Thank you so much, Max. That was very, very informative. I guess one question that did come in was, is there actually a limit on the size or number of say rows or columns of a tabular dataset that your TabPF in order for it to handle effectively? Is there kind of a limitation on that?

They have limitations built into the software, but they also have an option to ignore those. So I think it's 10,000 rows in the training set and 500 columns. I don't know that we need all, I mean, it depends on how difficult your problem is. I don't know that we need 10,000, but I did test it on a spectroscopy dataset that I have that had about 600 predictors. And I just turned the switch off that says ignore the limitations. And it still did pretty well. I'm not sure what it does in that instance, but you can get around those if you want to. You'd have to probably play around a little bit to see for your dataset, like how much of that training set you need. But again, with the GPU, you get pretty fast predictions. So it may not be that big of a deal if you have like 20,000, I don't know. But that's something to look at, yeah.

So, okay. So speaking of speed then, so do you feel like the training time with the TabPF and maybe compared to maybe more traditional models is it like quite a bit faster or is there a certain percentage faster or like did you guys, something you measured?

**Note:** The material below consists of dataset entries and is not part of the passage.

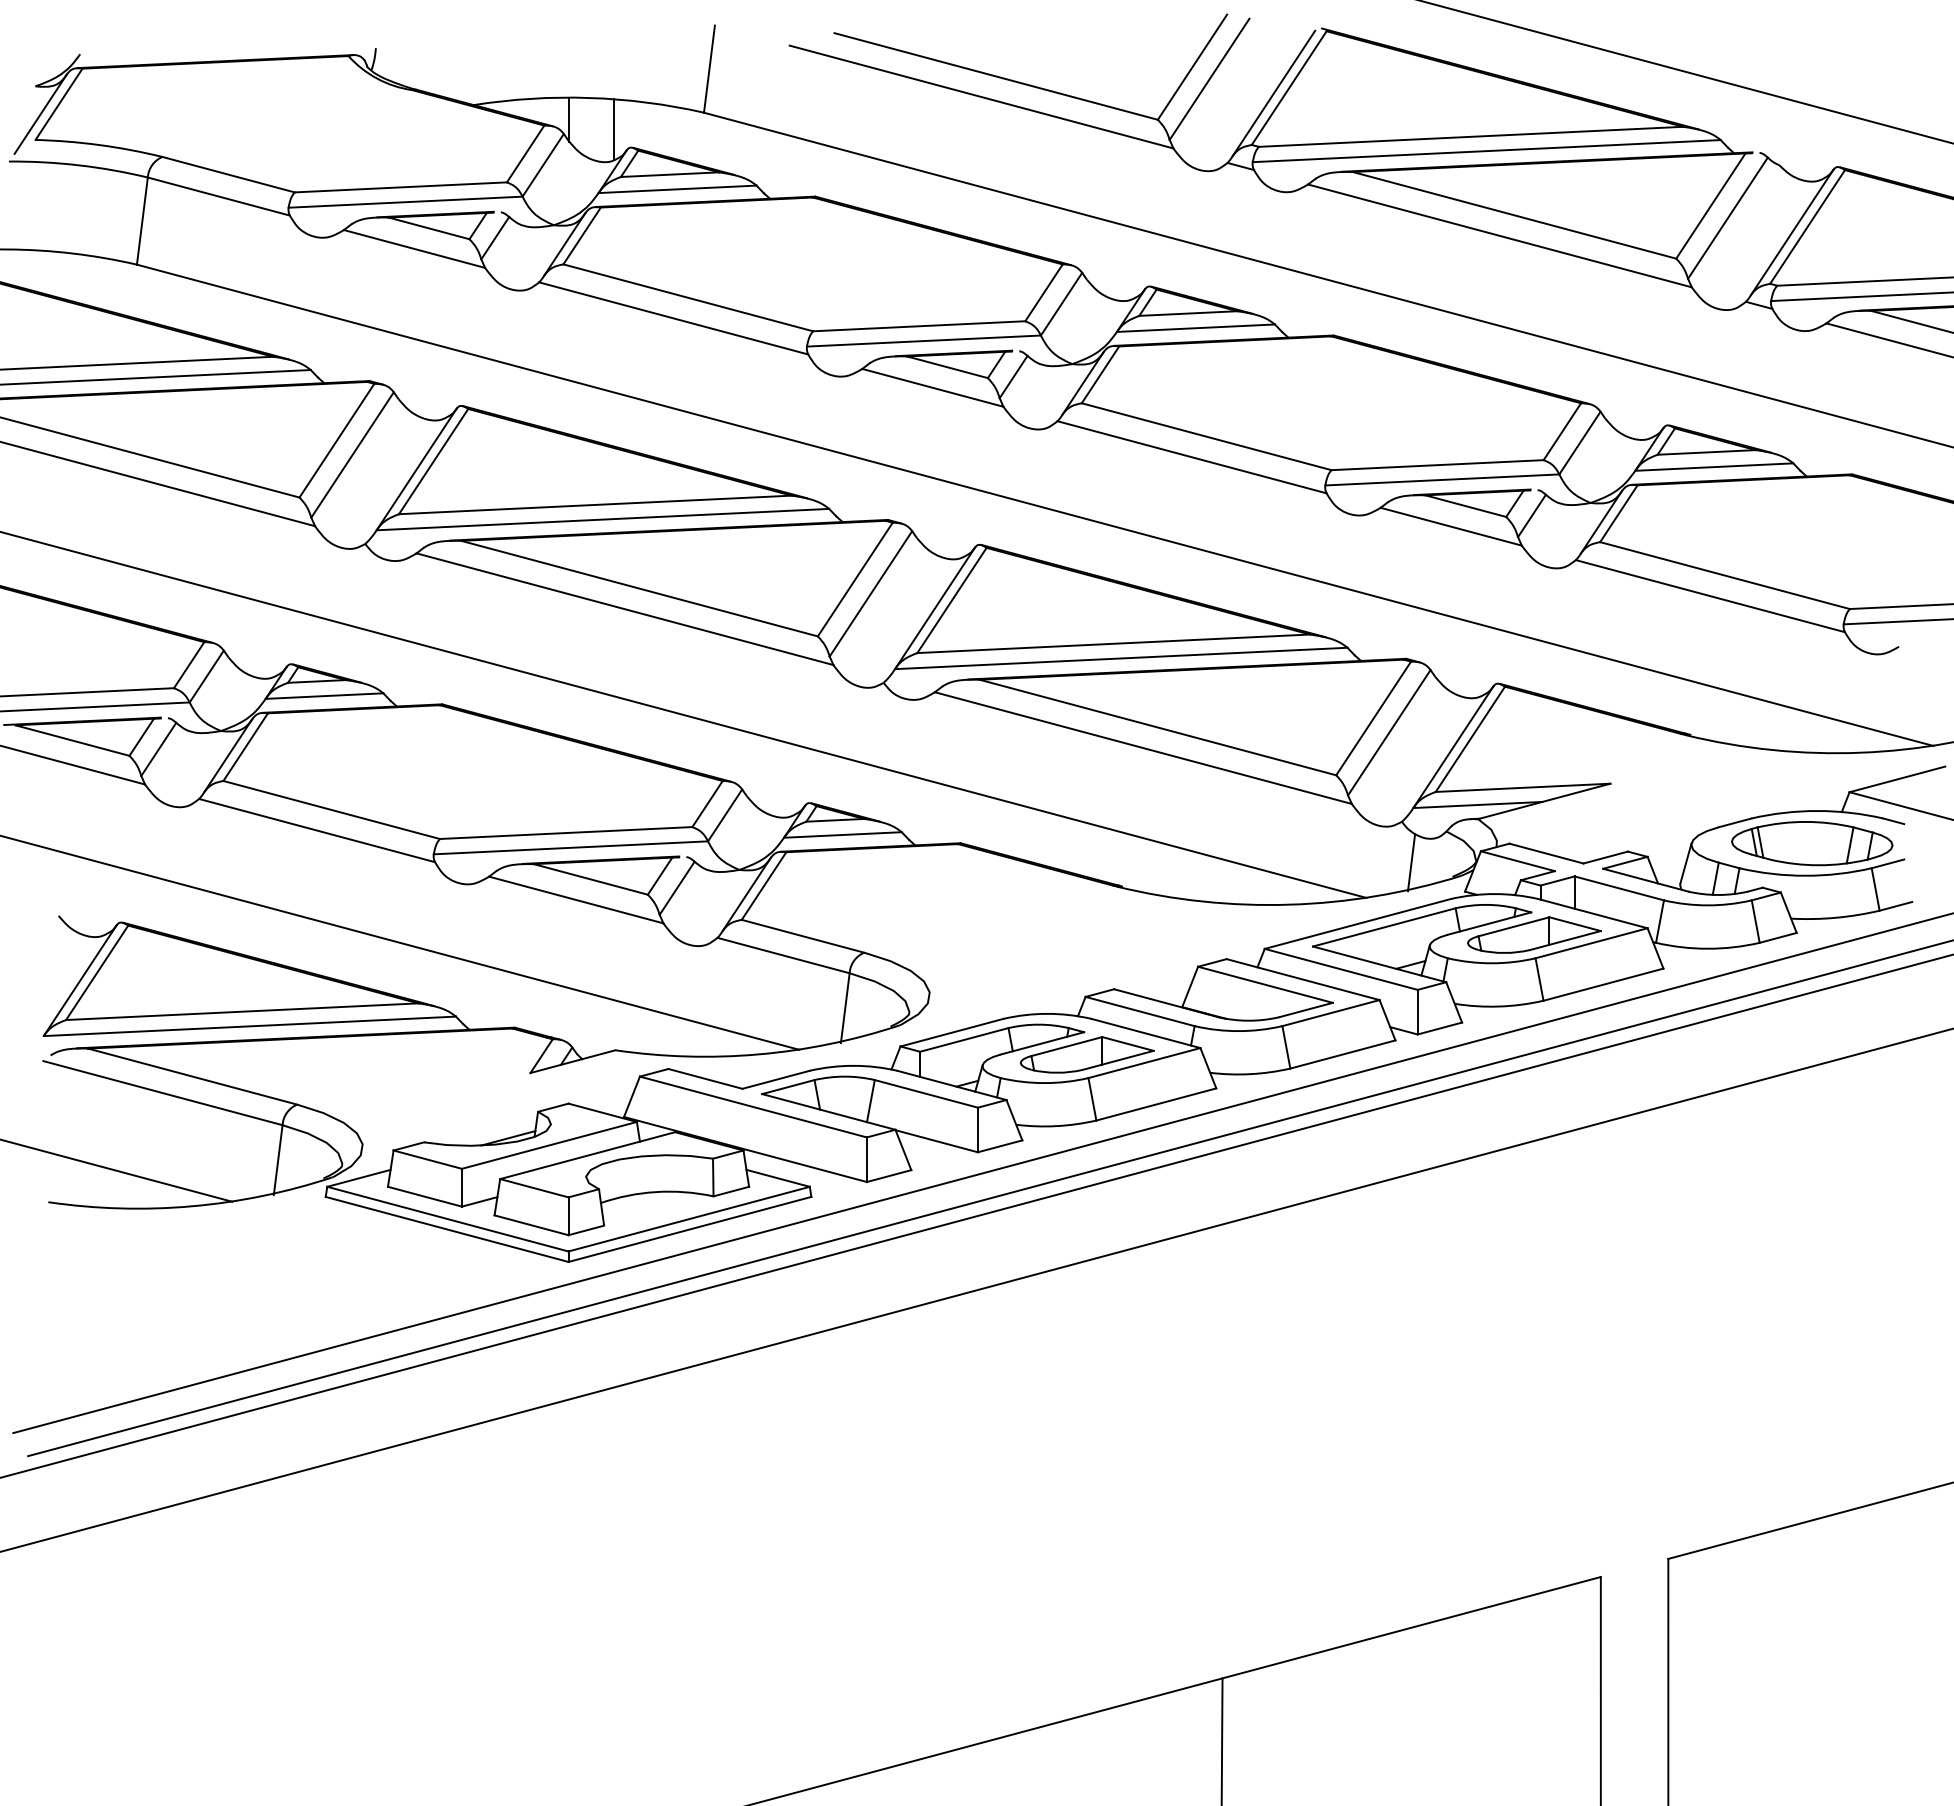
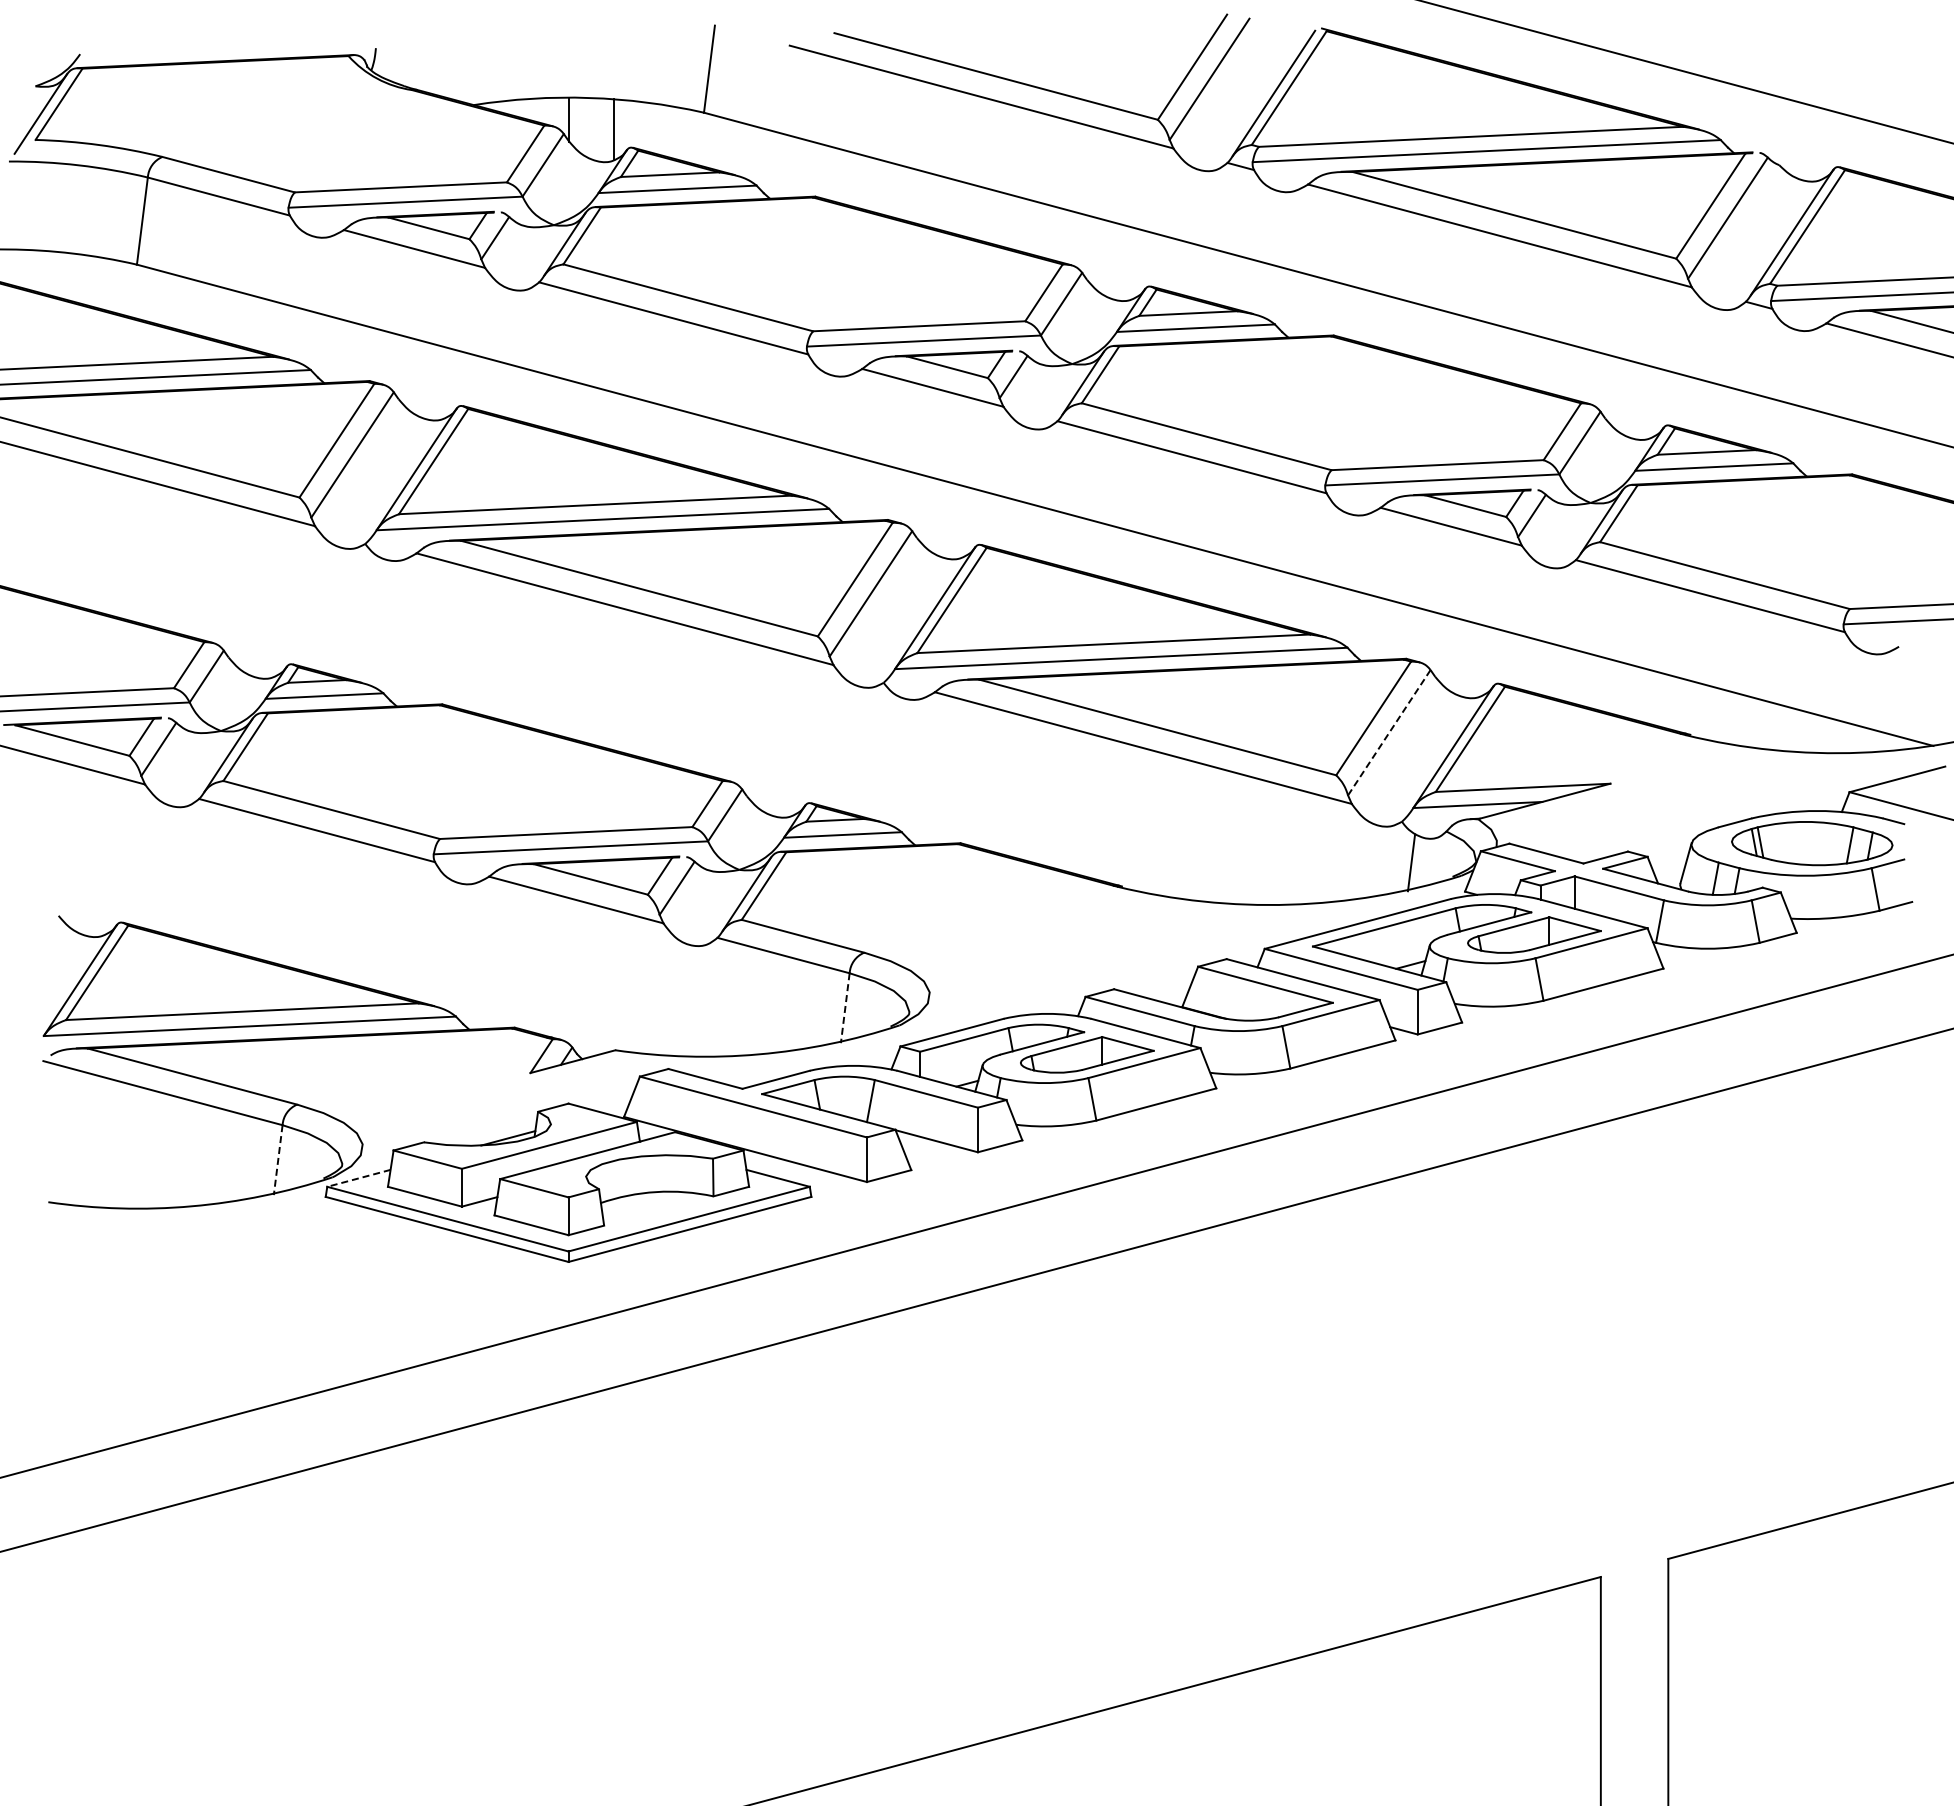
line at (684, 714): present -> none
line at (1389, 733): solid -> dashed
line at (400, 942): present -> none
line at (845, 1008): solid -> dashed
line at (278, 1160): solid -> dashed
line at (117, 1170): present -> none
line at (981, 1173): present -> none
line at (358, 1178): solid -> dashed
line at (989, 1198): present -> none
line at (1221, 1740): present -> none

I did, but it's hard to say because there's really no training time. It doesn't actually estimate, right? So what I did, and I'm gonna reproduce this on a GPU. It's kind of on this slide. I did look to see what the total time from getting your data into the system and getting the final prediction over this size. So if I, I'm predicting 1300 samples in two seconds when I have a training set, that's about 5,000. So per sample, that's pretty quick. So I can imagine that going more exponential like further up this curve as you have like a wider training set or more rows but I can't imagine it's gonna be minutes. So I would suspect it's fairly competitive in terms of time. And there are some things you can tune but I can't imagine that, much like random forest like the default seem to work pretty well. It's possible you can get a little bit more performance by tuning these. But again, I'm not sure what the notion of like resampling is here because it's not really estimating anything. So these are like really weird and interesting problems for this particular model to figure out.